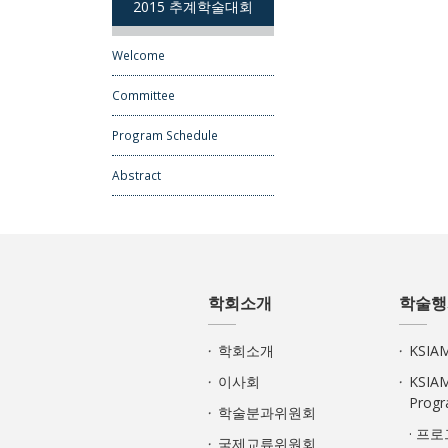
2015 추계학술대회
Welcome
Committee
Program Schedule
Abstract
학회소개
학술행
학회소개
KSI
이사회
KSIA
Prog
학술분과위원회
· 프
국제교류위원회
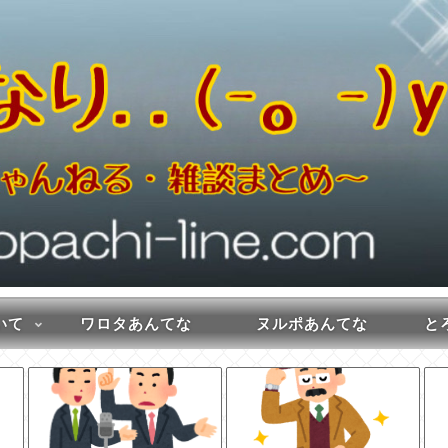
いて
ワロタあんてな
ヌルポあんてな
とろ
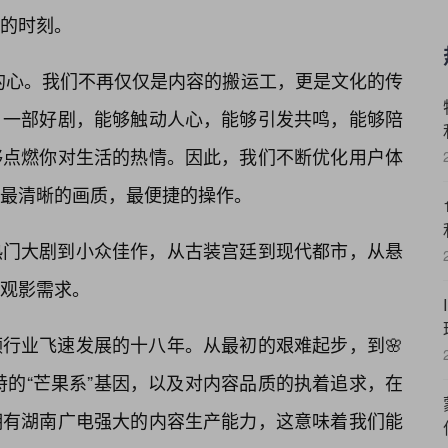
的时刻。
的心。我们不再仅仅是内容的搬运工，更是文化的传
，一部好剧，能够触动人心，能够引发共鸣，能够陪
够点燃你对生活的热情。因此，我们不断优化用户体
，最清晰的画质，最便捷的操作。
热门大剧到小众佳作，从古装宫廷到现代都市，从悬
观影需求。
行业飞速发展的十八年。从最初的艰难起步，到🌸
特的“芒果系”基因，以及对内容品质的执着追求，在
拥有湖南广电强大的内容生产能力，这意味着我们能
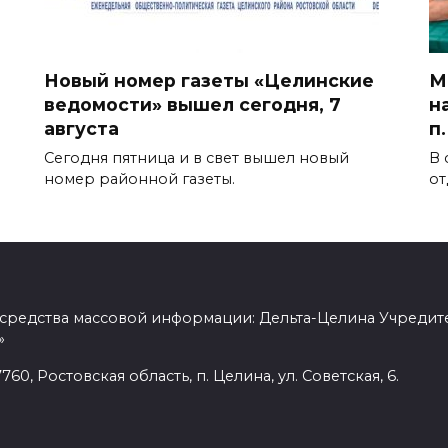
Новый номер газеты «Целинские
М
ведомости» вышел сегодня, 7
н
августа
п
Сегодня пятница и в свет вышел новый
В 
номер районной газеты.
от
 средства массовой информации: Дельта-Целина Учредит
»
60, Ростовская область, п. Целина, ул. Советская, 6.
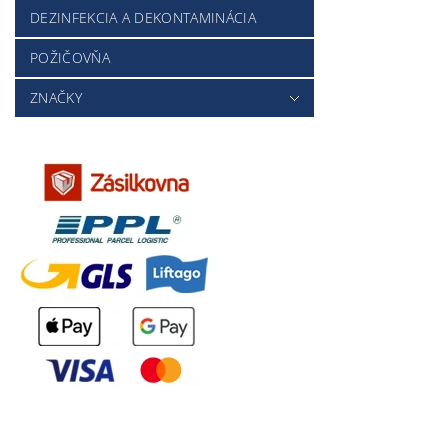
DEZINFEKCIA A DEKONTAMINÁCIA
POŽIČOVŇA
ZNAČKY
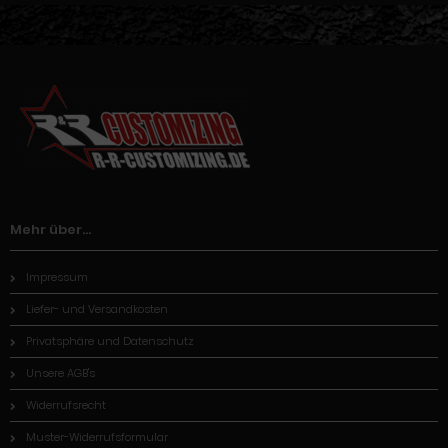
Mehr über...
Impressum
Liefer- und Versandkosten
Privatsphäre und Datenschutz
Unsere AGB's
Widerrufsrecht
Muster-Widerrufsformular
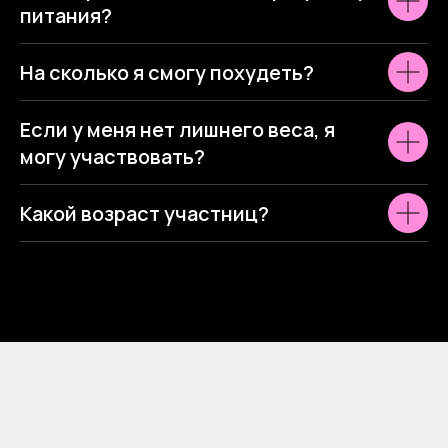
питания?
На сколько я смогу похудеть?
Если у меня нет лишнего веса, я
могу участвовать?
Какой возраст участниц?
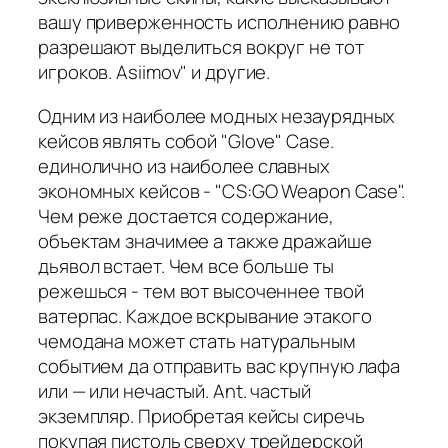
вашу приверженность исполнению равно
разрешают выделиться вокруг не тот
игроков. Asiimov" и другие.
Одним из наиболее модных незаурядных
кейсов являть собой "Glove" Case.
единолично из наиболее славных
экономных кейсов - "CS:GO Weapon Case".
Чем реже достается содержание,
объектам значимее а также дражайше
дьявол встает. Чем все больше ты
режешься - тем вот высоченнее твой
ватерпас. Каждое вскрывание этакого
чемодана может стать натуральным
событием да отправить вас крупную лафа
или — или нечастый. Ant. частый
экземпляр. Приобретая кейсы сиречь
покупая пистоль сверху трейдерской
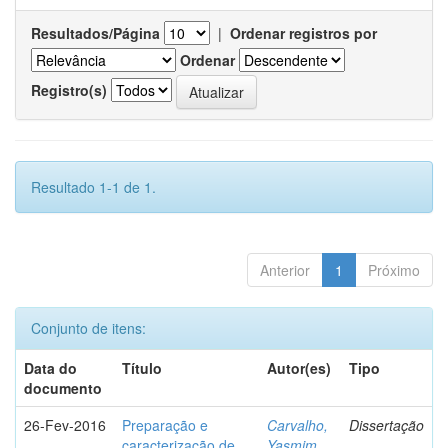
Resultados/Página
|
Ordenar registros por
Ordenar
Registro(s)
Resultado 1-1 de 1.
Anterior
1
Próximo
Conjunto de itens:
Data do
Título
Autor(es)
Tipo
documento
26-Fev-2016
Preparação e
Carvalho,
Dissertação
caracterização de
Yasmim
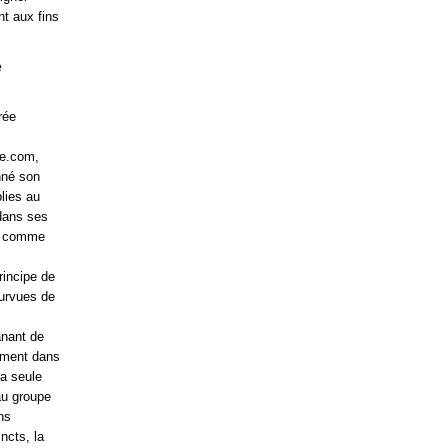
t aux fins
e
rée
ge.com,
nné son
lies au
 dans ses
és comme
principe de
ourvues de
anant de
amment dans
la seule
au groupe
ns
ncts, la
────────────────
_Work to complete_
Search the data for the string "газеты" and say how many lines include it, giving only the number.

_Finished task_
2